TEXTE D'EXERCICE
┏━━
Houdini – Dua Lipa
SELF-IMMOLATION – Grandson (extrait de l’album Inertia)
Dans le genre « grand nom à la réputation flamboyante que j’ai mis beaucoup trop de temps à seulement commencer à envisager de découvrir », je crois qu’Ayerdhal tient la tête de peloton. Mais pour une fois, je tiens à dire que c’est pas vraiment ma faute, ou du moins pas complètement. Comprenez par là qu’en dehors de son évidente réputation, le genre d’ombre étouffante qui me donne toujours peur de découvrir un titan à cause d’une éventuelle déception, j’ai pas été aidé.
Je ne me souviens plus où, quand, comment ni pourquoi, mais un jour, je me suis publiquement ouvert de mon envie de lire Ayerdhal. Et la réaction que ç’a provoqué en face a été tellement sincèrement viscérale et épidermique, que ça m’est resté gravé au fer rouge ; et pendant plusieurs années, j’ai renoncé à le lire parce que je croyais franchement qu’en dépit de son talent littéraire pur, Ayerdhal était un salopard misogyne de première, dont le travail avait en plus très mal vieilli quant à ses engagements politiques. Le cas échéant, avec tout ce qu’il y a à lire d’autre, je ne pensais pas subir une grosse perte.
Sauf que. Vous vous en doutez, j’ai changé d’avis. Une autre conversation dont je ne me souviens pas, encore quelques années plus tard, et j’évoque mes réserves quant à l’auteur du jour, et on me répond avec beaucoup de mansuétude qu’on m’a précédemment raconté absolument n’importe quoi, et qu’Ayerdhal, c’est un bon de chez bon, à tous les niveaux, et que vraiment, c’est que du bonus par rapport au fait qu’il écrivait des trucs absolument géniaux. Soit, d’accord.
Alors on reprend depuis le début, et on choppe le premier bouquin qui passe en bouquinerie, en se disant qu’à l’occasion, il sera bien temps d’en avoir le cœur net. Volontairement je n’ai pas cherché ses plus grandes références ; dans l’hypothèse optimiste, je voulais plutôt tomber dans le Corollaire de Brunner que dans le Syndrome Zelazny. Et du coup, le roman qui nous concerne aujourd’hui était à cet égard parfait. Estampillé thriller plutôt qu’imaginaire – même si… -, un titre qui ne me disait absolument rien et aucuns échos préalables : une totale et complète découverte, de quoi me faire une première impression à peu près fiable pour savoir si j’étais au moins curieux de continuer mon exploration.
Spoiler : Je n’avais lu qu’une petite centaine de pages de ce roman que j’ai acheté l’intégrale des nouvelles en occasion sans douter une seule seconde de ma décision. Clairement, cette première conversation peu flatteuse est soit un souvenir inventé, soit le résultat d’une très mauvaise compréhension de ma part.
┗━━
DONNÉES AFFICHÉES
┏━━
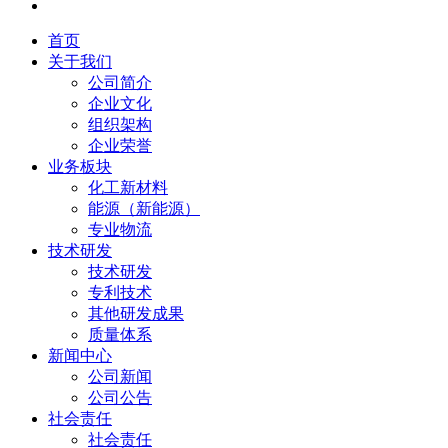
首页
关于我们
公司简介
企业文化
组织架构
企业荣誉
业务板块
化工新材料
能源（新能源）
专业物流
技术研发
技术研发
专利技术
其他研发成果
质量体系
新闻中心
公司新闻
公司公告
社会责任
社会责任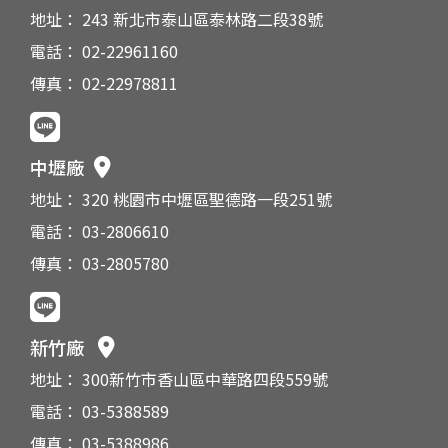
地址： 243 新北市泰山區泰林路二段38號
電話： 02-22961160
傳真： 02-22978811
中壢廠
地址： 320 桃園市中壢區聖德路一段251號
電話： 03-2806610
傳真： 03-2805780
新竹廠
地址： 300新竹市香山區中華路四段559號
電話： 03-5388589
傳真： 03-5388986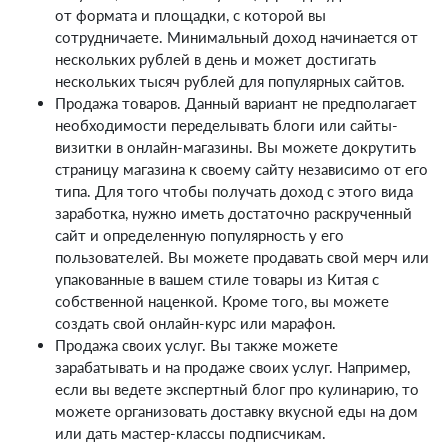
от формата и площадки, с которой вы
сотрудничаете. Минимальный доход начинается от
нескольких рублей в день и может достигать
нескольких тысяч рублей для популярных сайтов.
Продажа товаров. Данный вариант не предполагает
необходимости переделывать блоги или сайты-
визитки в онлайн-магазины. Вы можете докрутить
страницу магазина к своему сайту независимо от его
типа. Для того чтобы получать доход с этого вида
заработка, нужно иметь достаточно раскрученный
сайт и определенную популярность у его
пользователей. Вы можете продавать свой мерч или
упакованные в вашем стиле товары из Китая с
собственной наценкой. Кроме того, вы можете
создать свой онлайн-курс или марафон.
Продажа своих услуг. Вы также можете
зарабатывать и на продаже своих услуг. Например,
если вы ведете экспертный блог про кулинарию, то
можете организовать доставку вкусной еды на дом
или дать мастер-классы подписчикам.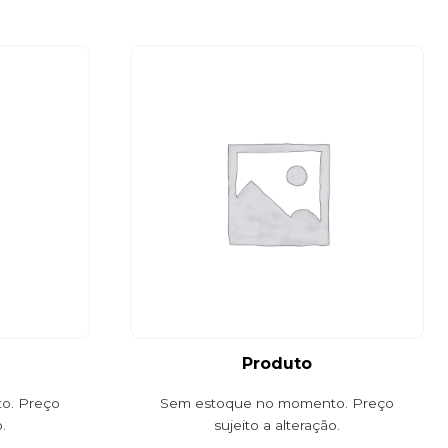
Produto
o. Preço
Sem estoque no momento. Preço
.
sujeito a alteração.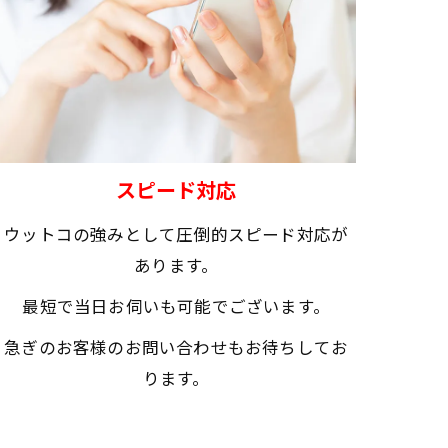
スピード対応
ウットコの強みとして圧倒的スピード対応が
あります。
最短で当日お伺いも可能でございます。
急ぎのお客様のお問い合わせもお待ちしてお
ります。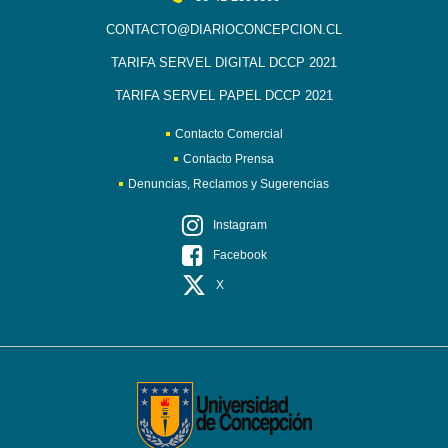
CONTACTO@DIARIOCONCEPCION.CL
TARIFA SERVEL DIGITAL DCCP 2021
TARIFA SERVEL PAPEL DCCP 2021
Contacto Comercial
Contacto Prensa
Denuncias, Reclamos y Sugerencias
Instagram
Facebook
X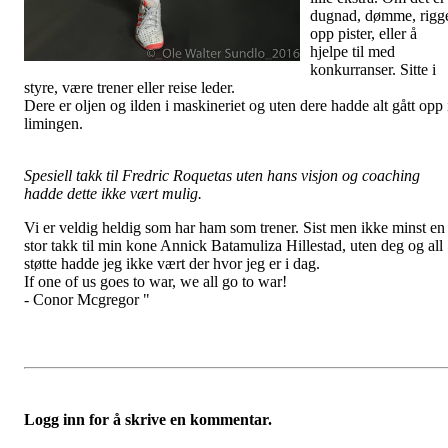
dugnad, dømme, rigg
opp pister, eller å
hjelpe til med
konkurranser. Sitte i
styre, være trener eller reise leder.
Dere er oljen og ilden i maskineriet og uten dere hadde alt gått opp 
limingen.
Spesiell takk til Fredric Roquetas uten hans visjon og coaching
hadde dette ikke vært mulig.
Vi er veldig heldig som har ham som trener. Sist men ikke minst en
stor takk til min kone Annick Batamuliza Hillestad, uten deg og all
støtte hadde jeg ikke vært der hvor jeg er i dag.
If one of us goes to war, we all go to war!
- Conor Mcgregor "
Logg inn for å skrive en kommentar.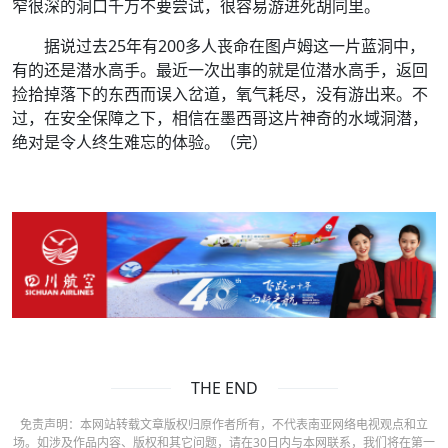
窄很深的洞口千万不要尝试，很容易游进死胡同里。
据说过去25年有200多人丧命在图卢姆这一片蓝洞中，
有的还是潜水高手。最近一次出事的就是位潜水高手，返回
捡拾掉落下的东西而误入岔道，氧气耗尽，没有游出来。不
过，在安全保障之下，相信在墨西哥这片神奇的水域洞潜，
绝对是令人终生难忘的体验。（完）
THE END
免责声明：本网站转载文章版权归原作者所有，不代表南亚网络电视观点和立
场。如涉及作品内容、版权和其它问题，请在30日内与本网联系，我们将在第一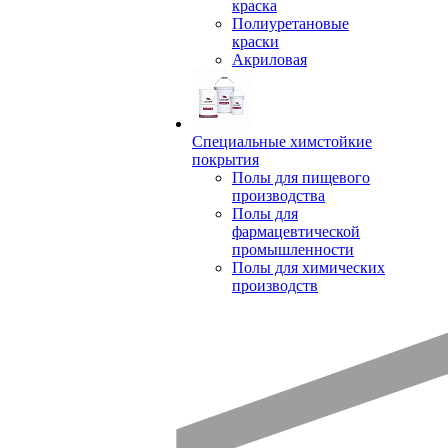
краска
Полиуретановые
краски
Акриловая
Специальные химстойкие
покрытия
Полы для пищевого
производства
Полы для
фармацевтической
промышленности
Полы для химических
производств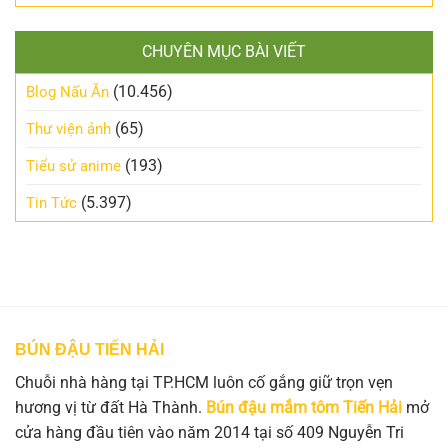
CHUYÊN MỤC BÀI VIẾT
(10.456)
Blog Nấu Ăn
(65)
Thư viện ảnh
(193)
Tiểu sử anime
(5.397)
Tin Tức
BÚN ĐẬU TIẾN HẢI
Chuỗi nhà hàng tại TP.HCM luôn cố gắng giữ trọn vẹn
hương vị từ đất Hà Thành.
Bún đậu mắm tôm Tiến Hải
mở
cửa hàng đầu tiên vào năm 2014 tại số 409 Nguyễn Tri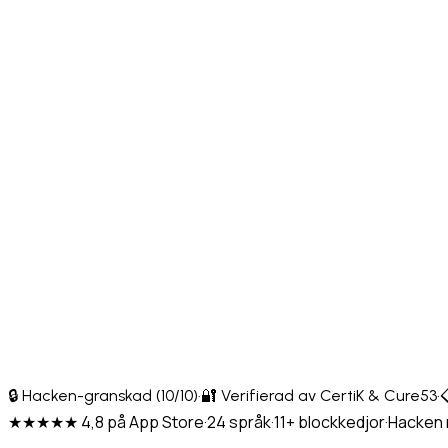
🔒 Hacken-granskad (10/10)
·
🔐 Verifierad av CertiK & Cure53
·

★★★★★ 4,8 på App Store
·
24 språk
·
11+ blockkedjor
·
Hacken 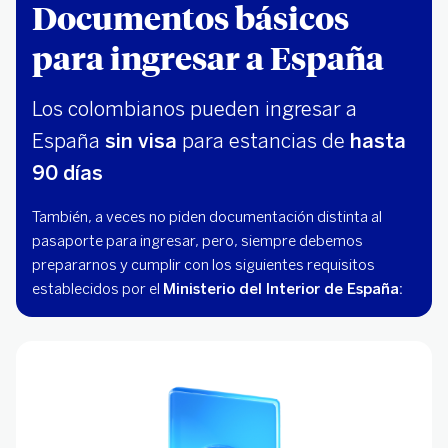
Documentos básicos
para ingresar a España
Los colombianos pueden ingresar a
España
sin visa
para estancias de
hasta
90 días
También, a veces no piden documentación distinta al
pasaporte para ingresar, pero, siempre debemos
prepararnos y cumplir con los siguientes requisitos
establecidos por el
Ministerio del Interior de España: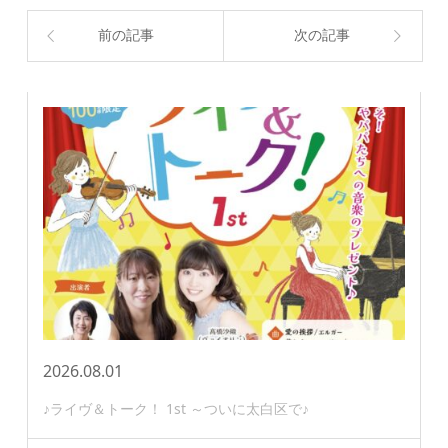
前の記事
次の記事
2026.08.01
♪ライヴ＆トーク！ 1st ～ついに太白区で♪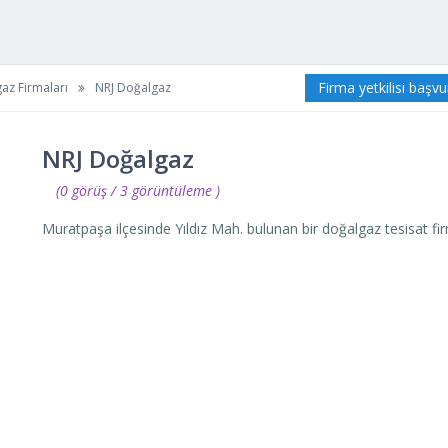
Firma yetkilisi başv
az Firmaları
NRJ Doğalgaz
NRJ Doğalgaz
(0 görüş / 3 görüntüleme )
Muratpaşa ilçesinde Yıldız Mah. bulunan bir doğalgaz tesisat fir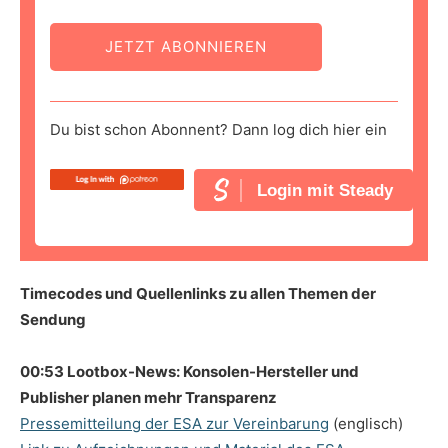
JETZT ABONNIEREN
Du bist schon Abonnent? Dann log dich hier ein
Login mit Steady
Timecodes und Quellenlinks zu allen Themen der
Sendung
00:53 Lootbox-News: Konsolen-Hersteller und
Publisher planen mehr Transparenz
Pressemitteilung der ESA zur Vereinbarung
(englisch)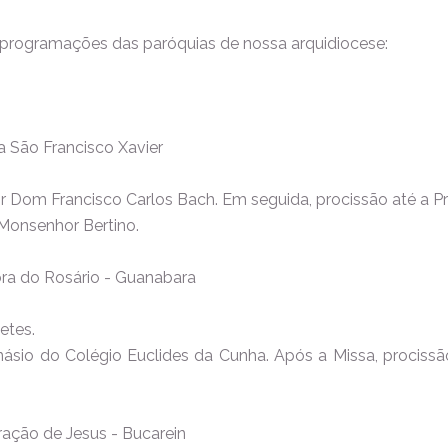
programações das paróquias de nossa arquidiocese:
a São Francisco Xavier
por Dom Francisco Carlos Bach. Em seguida, procissão até a
Monsenhor Bertino.
ra do Rosário - Guanabara
etes.
násio do Colégio Euclides da Cunha. Após a Missa, prociss
ração de Jesus - Bucarein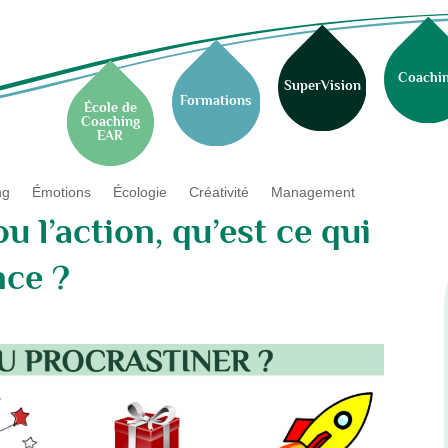
Coachi
SuperVision
Formations
École de
Coaching
EAR
ng
Émotions
Écologie
Créativité
Management
u l’action, qu’est ce qui
nce ?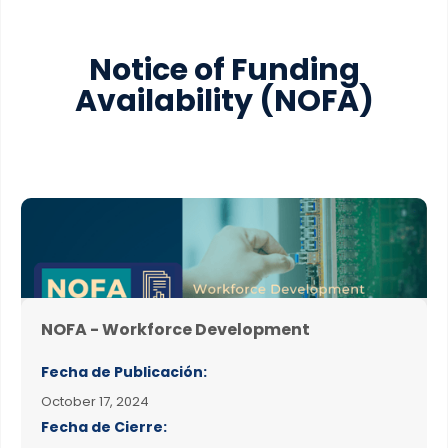
Notice of Funding
Availability
(NOFA)
NOFA - Workforce Development
Fecha de Publicación:
October 17, 2024
Fecha de Cierre: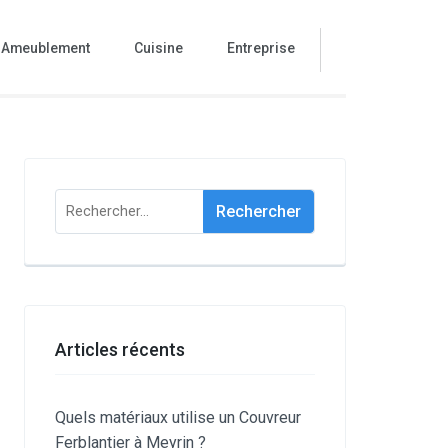
Ameublement
Cuisine
Entreprise
Rechercher :
Articles récents
Quels matériaux utilise un Couvreur
Ferblantier à Meyrin ?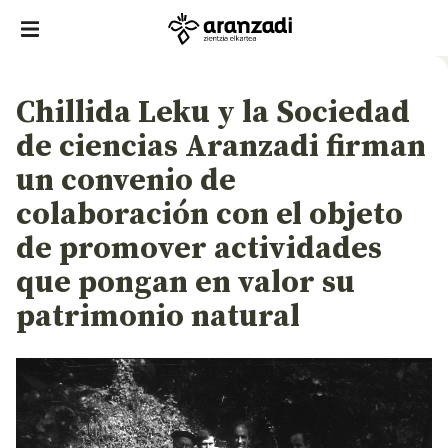
Chillida Leku y la Sociedad
de ciencias Aranzadi firman
un convenio de
colaboración con el objeto
de promover actividades
que pongan en valor su
patrimonio natural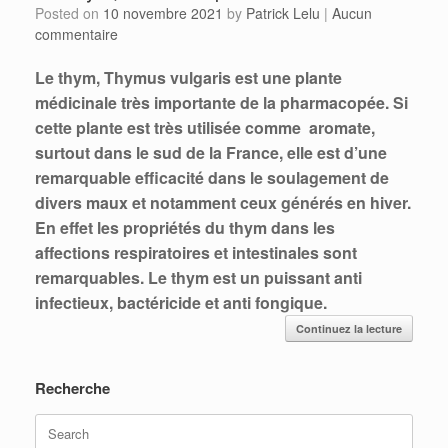
Posted on
10 novembre 2021
by
Patrick Lelu
|
Aucun
commentaire
Le thym, Thymus vulgaris est une plante
médicinale très importante de la pharmacopée.
Si
cette plante est très utilisée comme aromate,
surtout dans le sud de la France, elle est d’une
remarquable efficacité dans le soulagement de
divers maux et notamment ceux générés en hiver.
En effet les propriétés du thym dans les
affections respiratoires et intestinales sont
remarquables.
Le thym est un puissant anti
infectieux, bactéricide et anti fongique.
Continuez la lecture
Recherche
Search
for: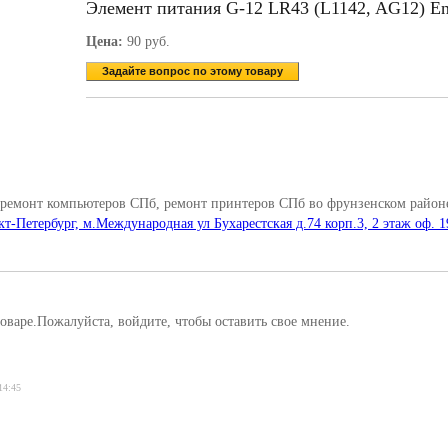
Элемент питания G-12 LR43 (L1142, AG12) En
Цена:
90 руб.
Задайте вопрос по этому товару
 ремонт компьютеров СПб, ремонт принтеров СПб во фрунзенском районе
кт-Петербург, м.Международная ул Бухарестская д.74 корп.3, 2 этаж оф. 1
оваре.Пожалуйста, войдите, чтобы оставить свое мнение.
14:45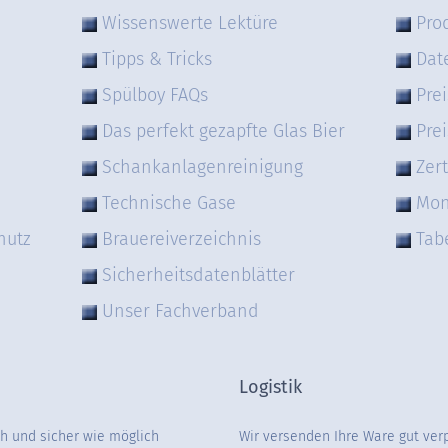
Wissenswerte Lektüre
Pro
Tipps & Tricks
Dat
Spülboy FAQs
Prei
Das perfekt gezapfte Glas Bier
Prei
Schankanlagenreinigung
Zert
Technische Gase
Mon
hutz
Brauereiverzeichnis
Tab
Sicherheitsdatenblätter
Unser Fachverband
Logistik
ch und sicher wie möglich
Wir versenden Ihre Ware gut ver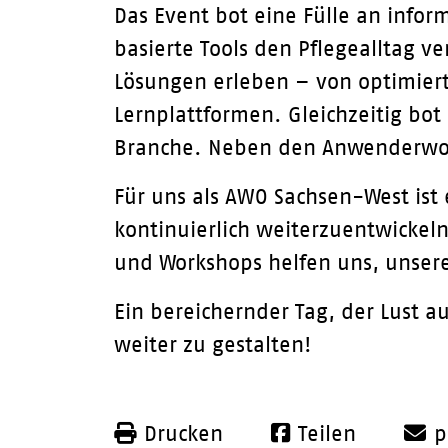
Das Event bot eine Fülle an infor
basierte Tools den Pflegealltag v
Lösungen erleben – von optimierte
Lernplattformen.
Gleichzeitig bot
Branche. Neben den Anwenderworks
Für uns als AWO Sachsen-West ist
kontinuierlich weiterzuentwicke
und Workshops helfen uns, unsere 
Ein bereichernder Tag, der Lust a
weiter zu gestalten!
Drucken
Teilen
p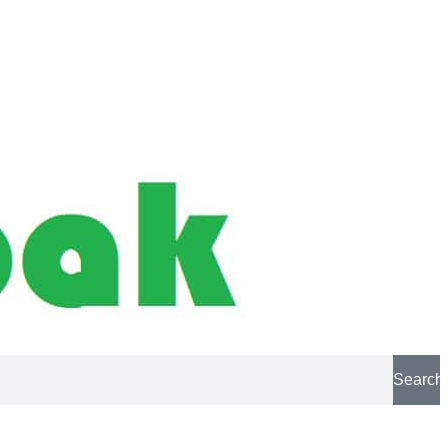
Search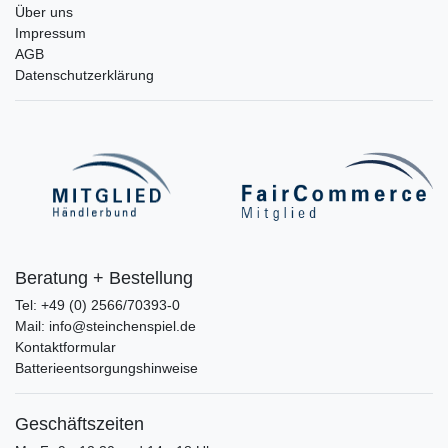
Über uns
Impressum
AGB
Datenschutzerklärung
Beratung + Bestellung
Tel: +49 (0) 2566/70393-0
Mail: info@steinchenspiel.de
Kontaktformular
Batterieentsorgungshinweise
Geschäftszeiten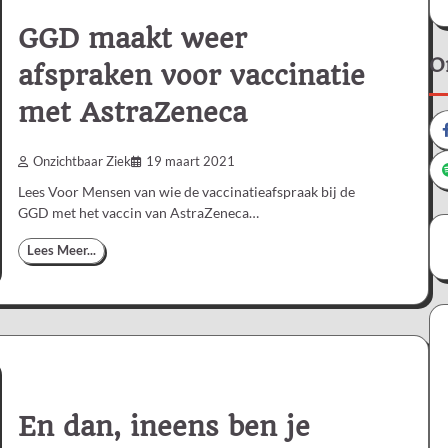
GGD maakt weer
O
afspraken voor vaccinatie
met AstraZeneca
Onzichtbaar Ziek
19 maart 2021
Lees Voor Mensen van wie de vaccinatieafspraak bij de
GGD met het vaccin van AstraZeneca…
Lees Meer...
En dan, ineens ben je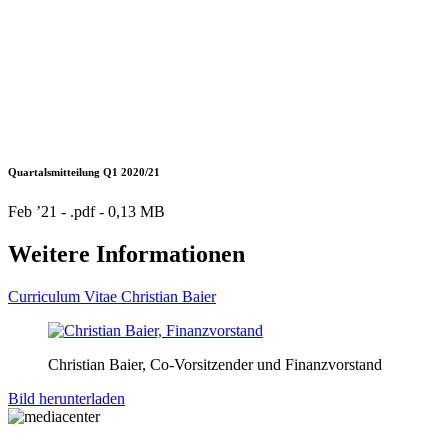
Quartalsmitteilung Q1 2020/21
Feb ’21 - .pdf -
0,13 MB
Weitere Informationen
Curriculum Vitae Christian Baier
Christian Baier, Co-Vorsitzender und Finanzvorstand
Bild herunterladen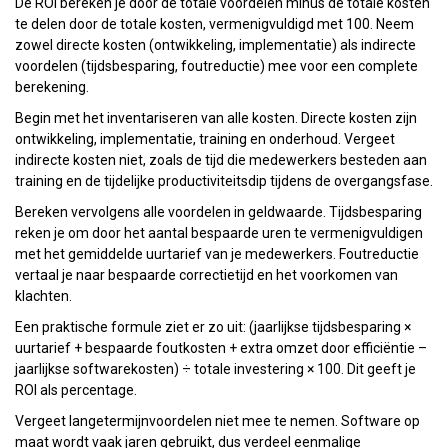
De ROI bereken je door de totale voordelen minus de totale kosten
te delen door de totale kosten, vermenigvuldigd met 100. Neem
zowel directe kosten (ontwikkeling, implementatie) als indirecte
voordelen (tijdsbesparing, foutreductie) mee voor een complete
berekening.
Begin met het inventariseren van alle kosten. Directe kosten zijn
ontwikkeling, implementatie, training en onderhoud. Vergeet
indirecte kosten niet, zoals de tijd die medewerkers besteden aan
training en de tijdelijke productiviteitsdip tijdens de overgangsfase.
Bereken vervolgens alle voordelen in geldwaarde. Tijdsbesparing
reken je om door het aantal bespaarde uren te vermenigvuldigen
met het gemiddelde uurtarief van je medewerkers. Foutreductie
vertaal je naar bespaarde correctietijd en het voorkomen van
klachten.
Een praktische formule ziet er zo uit: (jaarlijkse tijdsbesparing ×
uurtarief + bespaarde foutkosten + extra omzet door efficiëntie –
jaarlijkse softwarekosten) ÷ totale investering × 100. Dit geeft je
ROI als percentage.
Vergeet langetermijnvoordelen niet mee te nemen. Software op
maat wordt vaak jaren gebruikt, dus verdeel eenmalige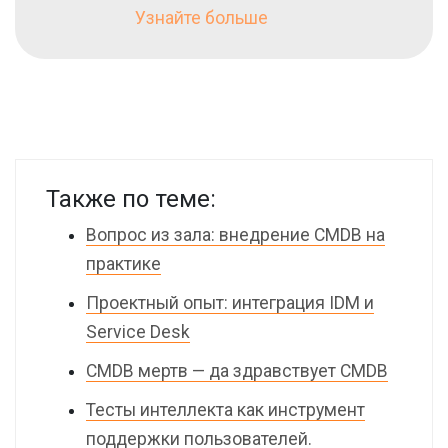
Узнайте больше
Также по теме:
Вопрос из зала: внедрение CMDB на
практике
Проектный опыт: интеграция IDM и
Service Desk
CMDB мертв — да здравствует CMDB
Тесты интеллекта как инструмент
поддержки пользователей.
┗━━
VOTRE OBJECTIF
Résumez en deux phrases le texte sur Ayerdhal.

SOLUTION PROPOSÉE
Après une réaction très hostile, la lecture d'Ayerdhal a été repoussée pendant plusieurs années, l'auteur étant alors cru misogyne et politiquement dépassé, jusqu'à ce qu'une autre conversation le présente comme excellent à tous les niveaux. Un roman inconnu, estampillé thriller et pris en bouquinerie pour se faire une première impression, a suffi : après une petite centaine de pages, l'intégrale des nouvelles a été achetée d'occasion sans la moindre hésitation.